Now, I know what you’re thinking: Technical debt can’t be a myth. It has a clear definition and meaning. Ward Cunningham defined it for us:
When taking short cuts and delivering code that is not quite right for the programming task of the moment, a development team incurs Technical Debt. This debt decreases productivity. This loss of productivity is the interest of the Technical Debt.
It’s an interesting definition. In many ways it feels right, but if we take a step back and look at the bigger picture, I think it’s clear that Technical Debt is used to identify a local symptom of a systemic problem.
The truth is that the overall business has a much bigger hand in any debt that’s incurred than the technical team does. Let’s work through some examples of where the debt is assigned to technology, but belongs elsewhere:
When a shortcut is taken to get a feature out the door, is it because the technology team, in isolation, wants to get it out ASAP? It’s usually the product, marketing, sales, or other commercially-minded parts of the organisation that want the feature to go out the door quickly. In this case, the debt belongs to the organisation, because it wants to shorten the timeframe for making money.

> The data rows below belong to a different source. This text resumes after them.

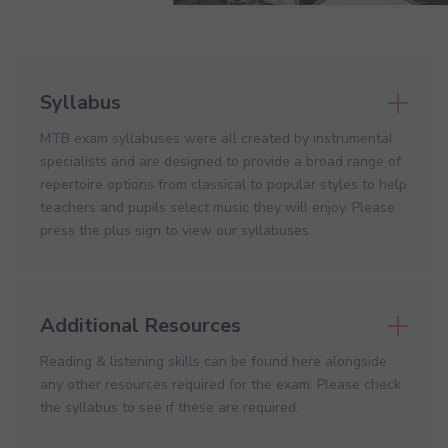
Syllabus
MTB exam syllabuses were all created by instrumental
specialists and are designed to provide a broad range of
repertoire options from classical to popular styles to help
teachers and pupils select music they will enjoy. Please
press the plus sign to view our syllabuses.
Additional Resources
Reading & listening skills can be found here alongside
any other resources required for the exam. Please check
the syllabus to see if these are required.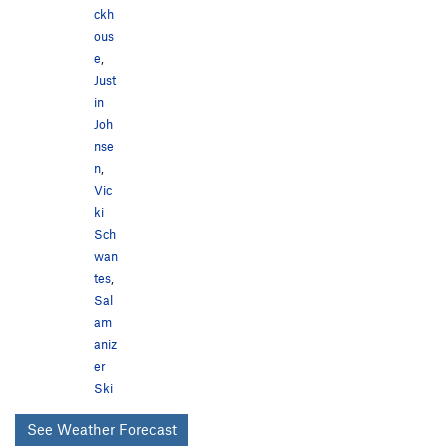
ckh
ous
e
,
Just
in
Joh
nse
n
,
Vic
ki
Sch
wan
tes
,
Sal
am
aniz
er
Ski
See Weather Forecast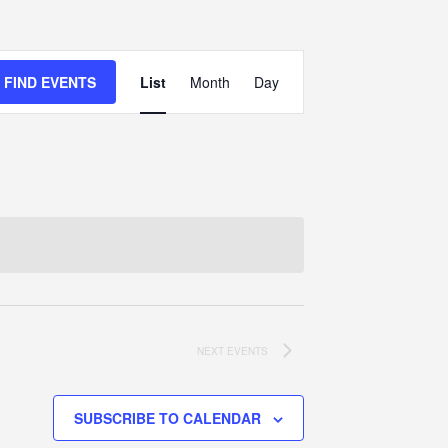
Event
FIND EVENTS
List
Month
Views
Day
Navigation
NEXT
EVENTS
SUBSCRIBE TO CALENDAR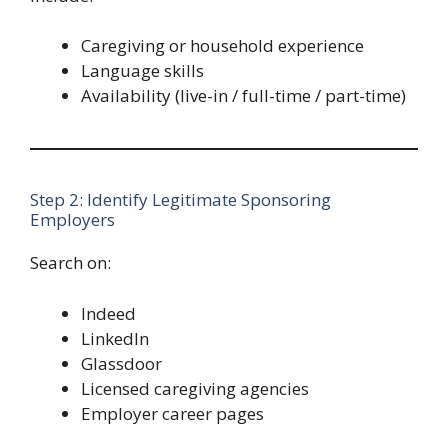
Caregiving or household experience
Language skills
Availability (live-in / full-time / part-time)
Step 2: Identify Legitimate Sponsoring
Employers
Search on:
Indeed
LinkedIn
Glassdoor
Licensed caregiving agencies
Employer career pages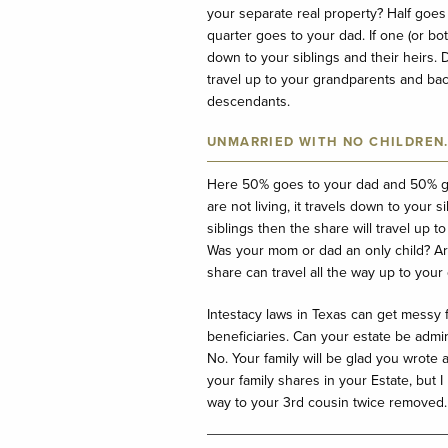
your separate real property? Half goes
quarter goes to your dad. If one (or bot
down to your siblings and their heirs.
travel up to your grandparents and ba
descendants.
UNMARRIED WITH NO CHILDREN
Here 50% goes to your dad and 50% go
are not living, it travels down to your
siblings then the share will travel up
Was your mom or dad an only child? A
share can travel all the way up to you
Intestacy laws in Texas can get messy 
beneficiaries. Can your estate be admin
No. Your family will be glad you wrote 
your family shares in your Estate, but 
way to your 3
rd
cousin twice removed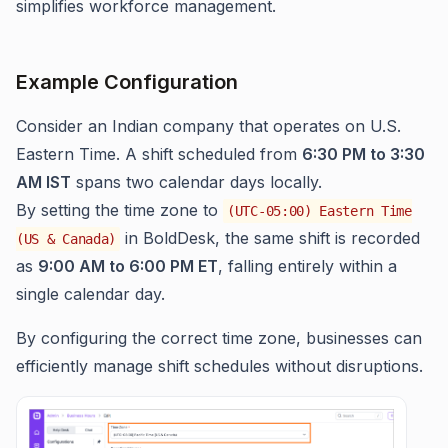
simplifies workforce management.
Example Configuration
Consider an Indian company that operates on U.S.
Eastern Time. A shift scheduled from
6:30 PM to 3:30
AM IST
spans two calendar days locally.
By setting the time zone to
(UTC-05:00) Eastern Time
in BoldDesk, the same shift is recorded
(US & Canada)
as
9:00 AM to 6:00 PM ET
, falling entirely within a
single calendar day.
By configuring the correct time zone, businesses can
efficiently manage shift schedules without disruptions.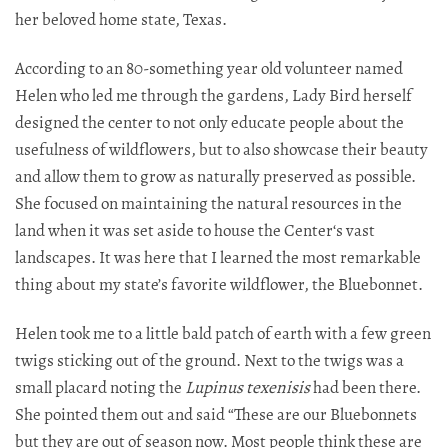
her beloved home state, Texas.
According to an 80-something year old volunteer named
Helen who led me through the gardens, Lady Bird herself
designed the center to not only educate people about the
usefulness of wildflowers, but to also showcase their beauty
and allow them to grow as naturally preserved as possible.
She focused on maintaining the natural resources in the
land when it was set aside to house the Center‘s vast
landscapes. It was here that I learned the most remarkable
thing about my state’s favorite wildflower, the Bluebonnet.
Helen took me to a little bald patch of earth with a few green
twigs sticking out of the ground. Next to the twigs was a
small placard noting the
Lupinus texenisis
had been there.
She pointed them out and said “These are our Bluebonnets
but they are out of season now. Most people think these are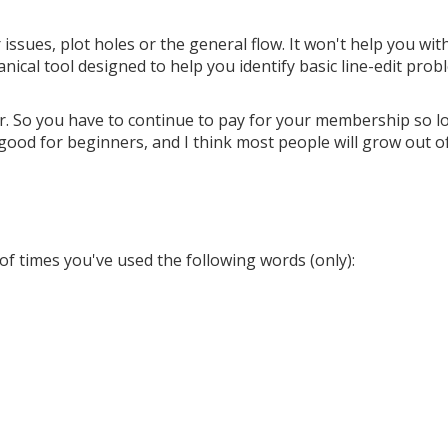
 issues, plot holes or the general flow. It won't help you wit
nical tool designed to help you identify basic line-edit pro
er. So you have to continue to pay for your membership so l
ly good for beginners, and I think most people will grow out o
of times you've used the following words (only):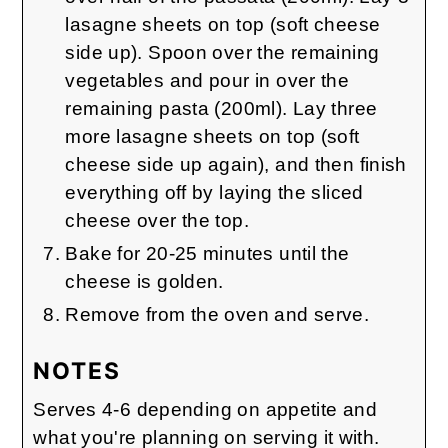
lasagne sheets on top (soft cheese
side up). Spoon over the remaining
vegetables and pour in over the
remaining pasta (200ml). Lay three
more lasagne sheets on top (soft
cheese side up again), and then finish
everything off by laying the sliced
cheese over the top.
Bake for 20-25 minutes until the
cheese is golden.
Remove from the oven and serve.
NOTES
Serves 4-6 depending on appetite and
what you're planning on serving it with.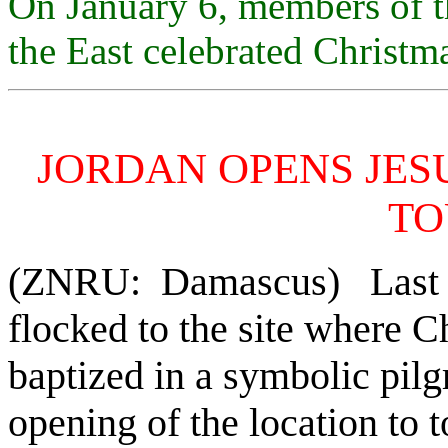
On January 6, members of t
the East celebrated Christm
JORDAN OPENS JESU
TO
(ZNRU: Damascus) Last Fr
flocked to the site where C
baptized in a symbolic pilg
opening of the location to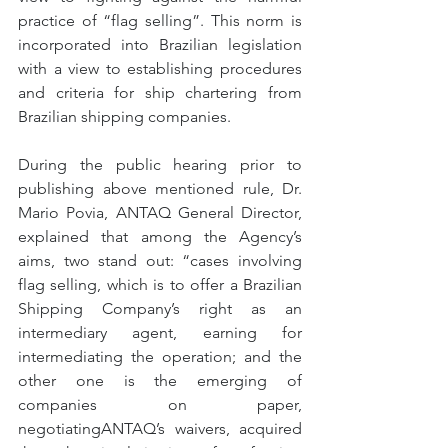
practice of “flag selling”. This norm is 
incorporated into Brazilian legislation 
with a view to establishing procedures 
and criteria for ship chartering from 
Brazilian shipping companies.
During the public hearing prior to 
publishing above mentioned rule, Dr. 
Mario Povia, ANTAQ General Director, 
explained that among the Agency’s 
aims, two stand out: “cases involving 
flag selling, which is to offer a Brazilian 
Shipping Company’s right as an 
intermediary agent, earning for 
intermediating the operation; and the 
other one is the emerging of 
companies on paper, 
negotiatingANTAQ’s waivers, acquired 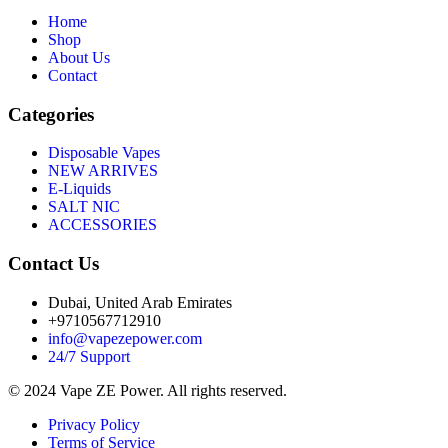
Home
Shop
About Us
Contact
Categories
Disposable Vapes
NEW ARRIVES
E-Liquids
SALT NIC
ACCESSORIES
Contact Us
Dubai, United Arab Emirates
+9710567712910
info@vapezepower.com
24/7 Support
© 2024 Vape ZE Power. All rights reserved.
Privacy Policy
Terms of Service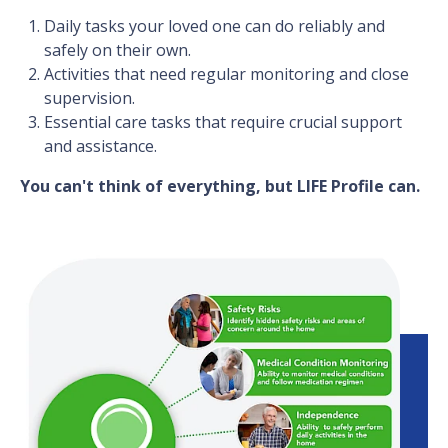
Daily tasks your loved one can do reliably and
safely on their own.
Activities that need regular monitoring and close
supervision.
Essential care tasks that require crucial support
and assistance.
You can't think of everything, but LIFE Profile can.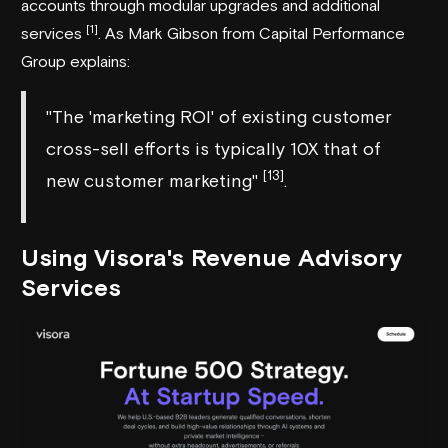
accounts through modular upgrades and additional
[1]
services
. As Mark Gibson from
Capital Performance
Group
explains:
"The 'marketing ROI' of existing customer
cross-sell efforts is typically 10X that of
[13]
new customer marketing"
.
Using
Visora
's Revenue Advisory
Services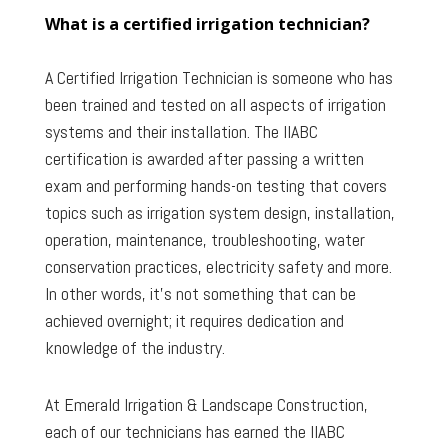
What is a certified irrigation technician?
A Certified Irrigation Technician is someone who has
been trained and tested on all aspects of irrigation
systems and their installation. The IIABC
certification is awarded after passing a written
exam and performing hands-on testing that covers
topics such as irrigation system design, installation,
operation, maintenance, troubleshooting, water
conservation practices, electricity safety and more.
In other words, it’s not something that can be
achieved overnight; it requires dedication and
knowledge of the industry.
At Emerald Irrigation & Landscape Construction,
each of our technicians has earned the IIABC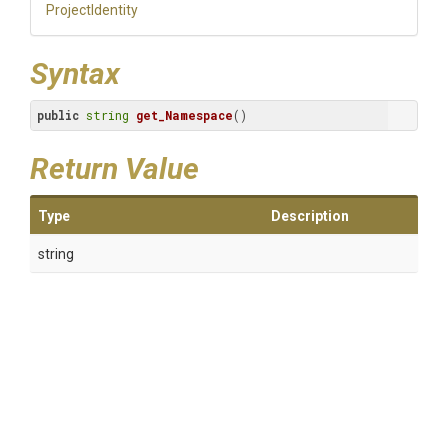
ProjectIdentity
Syntax
public
string
get_Namespace
()
Return Value
Type
Description
string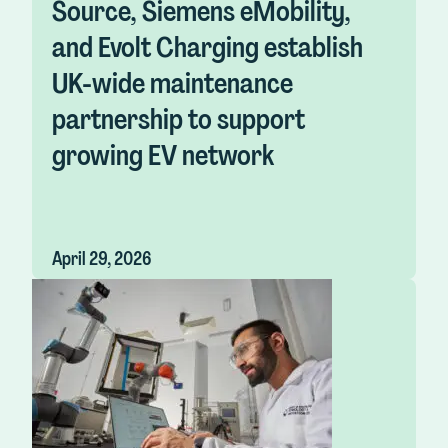
Source, Siemens eMobility,
and Evolt Charging establish
UK-wide maintenance
partnership to support
growing EV network
April 29, 2026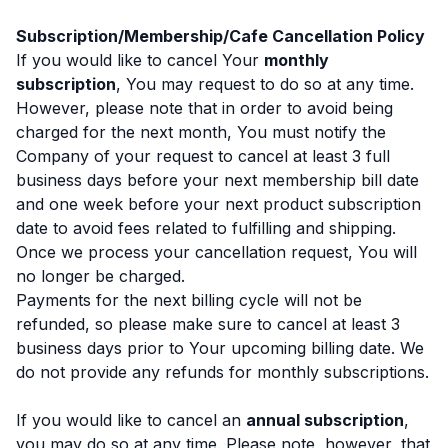
Subscription/Membership/Cafe Cancellation Policy
If you would like to cancel Your
monthly
subscription
, You may request to do so at any time.
However, please note that in order to avoid being
charged for the next month, You must notify the
Company of your request to cancel at least 3 full
business days before your next membership bill date
and one week before your next product subscription
date to avoid fees related to fulfilling and shipping.
Once we process your cancellation request, You will
no longer be charged.
Payments for the next billing cycle will not be
refunded, so please make sure to cancel at least 3
business days prior to Your upcoming billing date. We
do not provide any refunds for monthly subscriptions.
If you would like to cancel an
annual subscription
,
you may do so at any time. Please note, however, that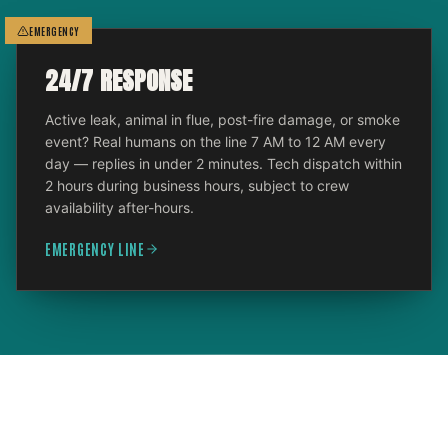
EMERGENCY
24/7 RESPONSE
Active leak, animal in flue, post-fire damage, or smoke
event? Real humans on the line 7 AM to 12 AM every
day — replies in under 2 minutes. Tech dispatch within
2 hours during business hours, subject to crew
availability after-hours.
EMERGENCY LINE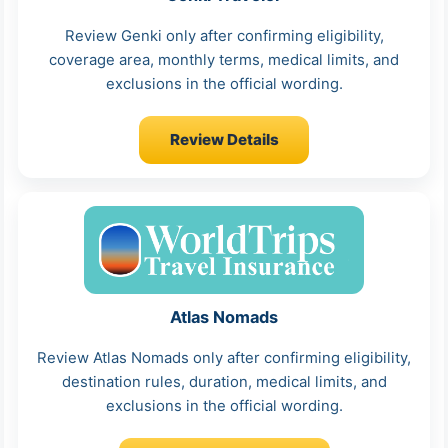
Review Genki only after confirming eligibility,
coverage area, monthly terms, medical limits, and
exclusions in the official wording.
Review Details
Atlas Nomads
Review Atlas Nomads only after confirming eligibility,
destination rules, duration, medical limits, and
exclusions in the official wording.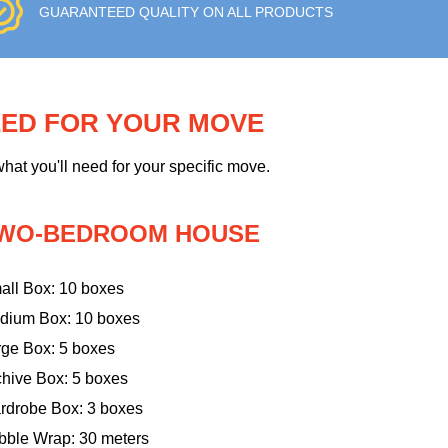
GUARANTEED QUALITY ON ALL PRODUCTS
EED FOR YOUR MOVE
hat you'll need for your specific move.
WO-BEDROOM HOUSE
all Box: 10 boxes
dium Box: 10 boxes
rge Box: 5 boxes
chive Box: 5 boxes
rdrobe Box: 3 boxes
bble Wrap: 30 meters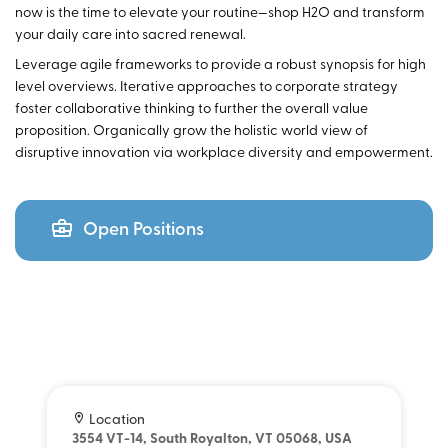
now is the time to elevate your routine—shop H2O and transform
your daily care into sacred renewal.
Leverage agile frameworks to provide a robust synopsis for high
level overviews. Iterative approaches to corporate strategy
foster collaborative thinking to further the overall value
proposition. Organically grow the holistic world view of
disruptive innovation via workplace diversity and empowerment.
Open Positions
Location
3554 VT-14, South Royalton, VT 05068, USA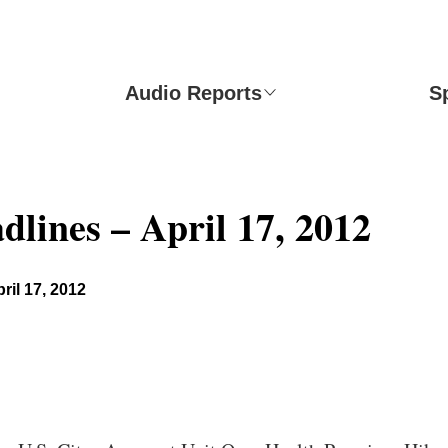
Audio Reports
S
dlines – April 17, 2012
ril 17, 2012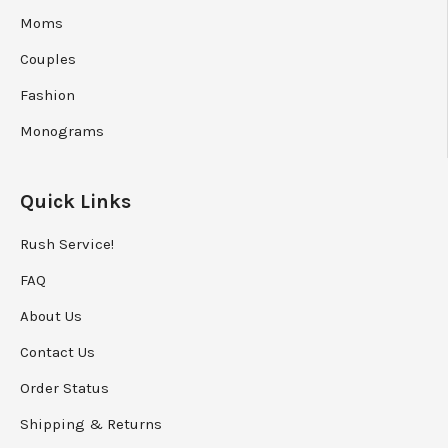
Couples
Fashion
Monograms
Quick Links
Rush Service!
FAQ
About Us
Contact Us
Order Status
Shipping
&
Returns
Privacy Policy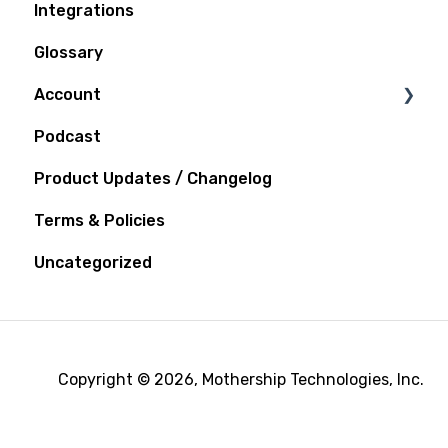
Integrations
Glossary
Account
Podcast
Notifications
Product Updates / Changelog
Terms & Policies
Uncategorized
Copyright © 2026, Mothership Technologies, Inc.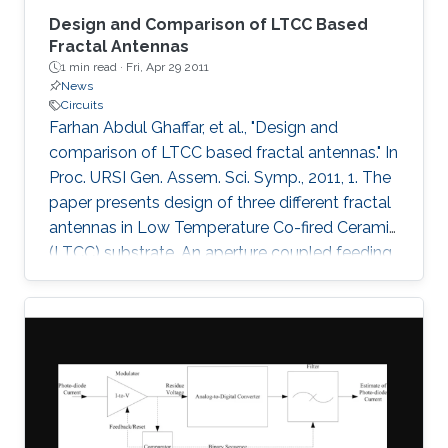
Design and Comparison of LTCC Based
Fractal Antennas
1 min read ·
Fri, Apr 29 2011
News
Circuits
Farhan Abdul Ghaffar, et al., "Design and
comparison of LTCC based fractal antennas." In
Proc. URSI Gen. Assem. Sci. Symp., 2011, 1. The
paper presents design of three different fractal
antennas in Low Temperature Co-fired Ceramic
(LTCC) substrate. An aperture coupled feeding
technique has been used in all the three
designs which is highly suitable for multi-layer
system on package (SoP) concept. The three
fractal designs demonstrated are Sierpinski
carpet fractal antenna, Sierpinski gasket fractal
antenna and Koch snowflake fractal antenna.
Bandwidths of 1.8 GHz (7.5%), 1.75 GHz (7.5%)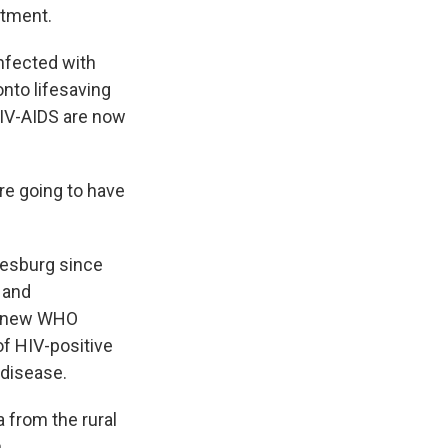
atment.
nfected with
onto lifesaving
 HIV-AIDS are now
e going to have
nesburg since
 and
se new WHO
f HIV-positive
 disease.
a from the rural
.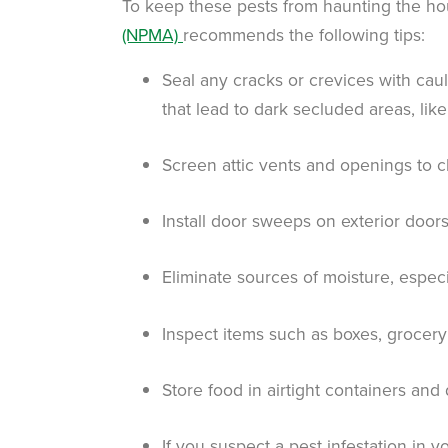
To keep these pests from haunting the ho
(NPMA)
recommends the following tips:
Seal any cracks or crevices with caul
that lead to dark secluded areas, like 
Screen attic vents and openings to 
Install door sweeps on exterior doo
Eliminate sources of moisture, espec
Inspect items such as boxes, grocer
Store food in airtight containers and
If you suspect a pest infestation in 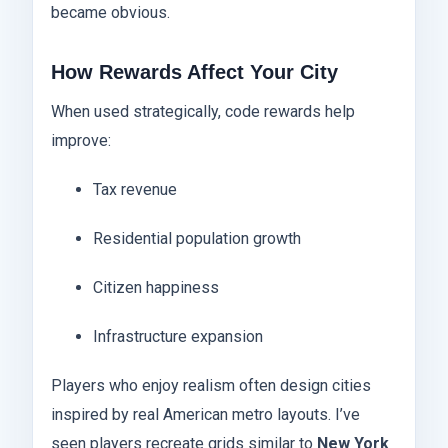
became obvious.
How Rewards Affect Your City
When used strategically, code rewards help
improve:
Tax revenue
Residential population growth
Citizen happiness
Infrastructure expansion
Players who enjoy realism often design cities
inspired by real American metro layouts. I’ve
seen players recreate grids similar to
New York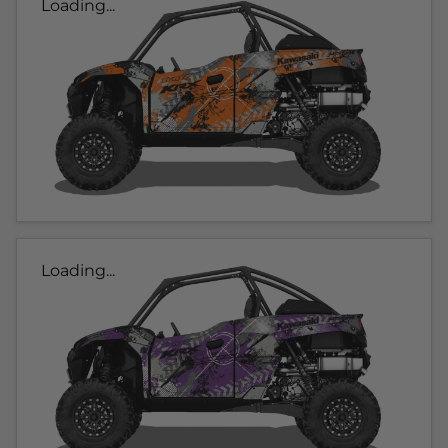
Loading...
Loading...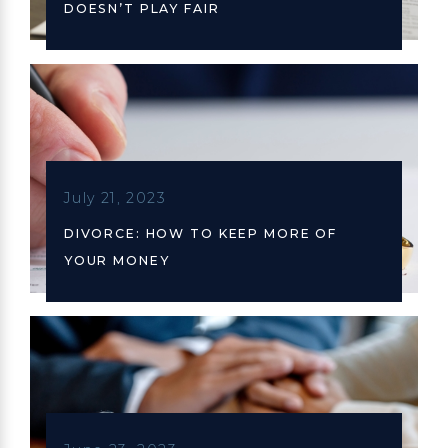
DOESN’T PLAY FAIR
July 21, 2023
DIVORCE: HOW TO KEEP MORE OF
YOUR MONEY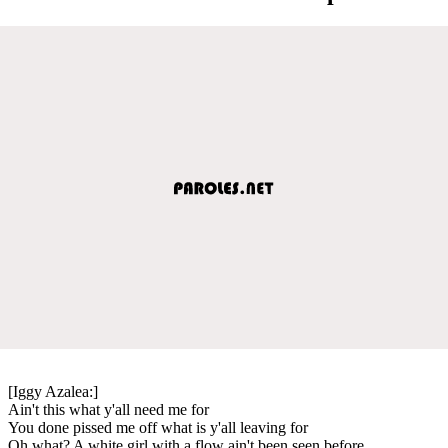
[Iggy Azalea:]
Ain't this what y'all need me for
You done pissed me off what is y'all leaving for
Oh what? A white girl with a flow ain't been seen before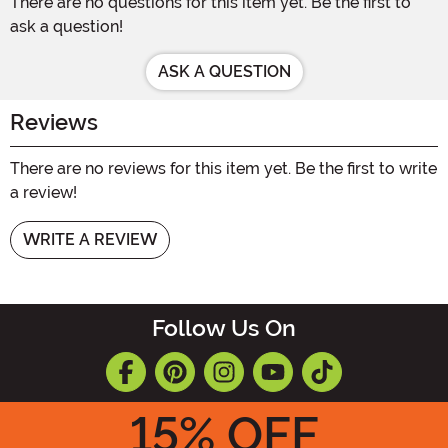
There are no questions for this item yet. Be the first to
ask a question!
ASK A QUESTION
Reviews
There are no reviews for this item yet. Be the first to write
a review!
WRITE A REVIEW
Follow Us On
15
% OFF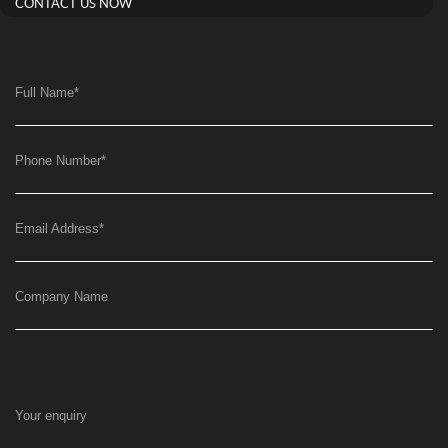
CONTACT US NOW
Full Name
*
Phone Number
*
Email Address
*
Company Name
Your enquiry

When developers leave problems in the code, because they don’t know how to prevent them, or simplify things, is it the responsibility of the technical team? Yes, and no. Those people are technical. But the system which sets salaries, creates incentives, builds environments in which people work, provides space, provides demand, etc. are not technical in origin. Sure, you might have hired inexperienced developers, but the choices that lead to that hire belong to the organisation, not technology. In this case, the debt belongs to the organisation because the environment that enables a developer to cut corners is created by the assumptions of the entire organisation.
When delivery pressure mounts to a point where corners are cut just to get something out the door that has a deadline associated with it, is it the responsibility of the technical team? Clearly not, but they’ll end up wearing the problems that are identified. In this case, the shortcuts are a result of business decisions to focus on feature delivery over quality. The technology team is responding to the prioritisation, not setting it.
When we use the term technical debt, lots of non-technical people hear, ‘This is a technical problem, with technical solutions.’ This thinking couldn’t be further from the truth. If the organisation is responsible for the creation of the debt (as established above), it’s also responsible for the elimination of it. Debt belongs to the entire organisation.
Rather than thinking of it as technical debt, consider it an organisational mortgage—a loan the business takes out against future capabilities to deliver, which has to be paid back with interest. In this way, it’s no different than any other loan, or any other debt the organisation incurs.
A bank loan, or a loan from an investor, comes with repayment terms attached to it. It has conditions that have to be met, and which are backed by the force of contract law. Unlike a traditional loan, investment, or other debt, the creditors for your organisational mortgage aren’t obvious. Interest on this debt can accrue for quite some time before it can no longer be ignored. People can continue to develop against borrowed time for a long time, because the ability to deliver quality, quickly, erodes so slowly that it’s easy to overlook. People leave the company, new people join, and the slow decline of the technical capabilities of the company get missed, because the people who understand ‘how it used to be’ have moved on to places that repay their debts.
For many companies, this lack of awareness can be fatal. Technical debt can cause companies to collapse. The overwhelming weight of historical interest can make it impossible to keep people, hire people, or ever repay the loan. This is one of the key ways that organisations end up disrupted — new players, who repay their debt, and don’t have generations of existing debt, move faster, adapt more quickly, generate more revenue, and have less interest to repay.
Fintechs aren’t successful because they have new interfaces, or new ways of letting people store or invest their money. They’re successful because existing banks are built on massive, old, debt-ridden systems which they don’t know how to change, adapt, or remove. Their debt has slowed them down to a point where they can’t respond to customer needs in a timely manner, which leaves a gap for newcomers to exploit. They spend so much time paying interest on their loan that they don’t have any time, money, or energy to do something blindingly obvious — build a new product from scratch. Fintechs don’t have any insights that aren’t available to traditional banks. What they have is zero interest payments, which gives them the ability to create value.
If we take a step back from the technology teams, and look at the entire business, it becomes clear that taking shortcuts is a technical response to an organisational demand. In this light, any description that lays responsibility for debt anywhere but at the feet of the organisational leadership is inherently flawed. As the group responsible for the environment, incentives, structures, pay, commercials, etc, they’re ultimately responsible for any debt that’s incurred as a result of the choices they make.
Taking out an organisational mortgage should be a deliberate choice. It has costs, interest, pros, and cons. While we may choose to take a shortcut in order to get something out the door faster, we should be careful not to mortgage the future to pay for the present. Because organisational mortgages, like any mortgage, if unpaid, will cost you your house.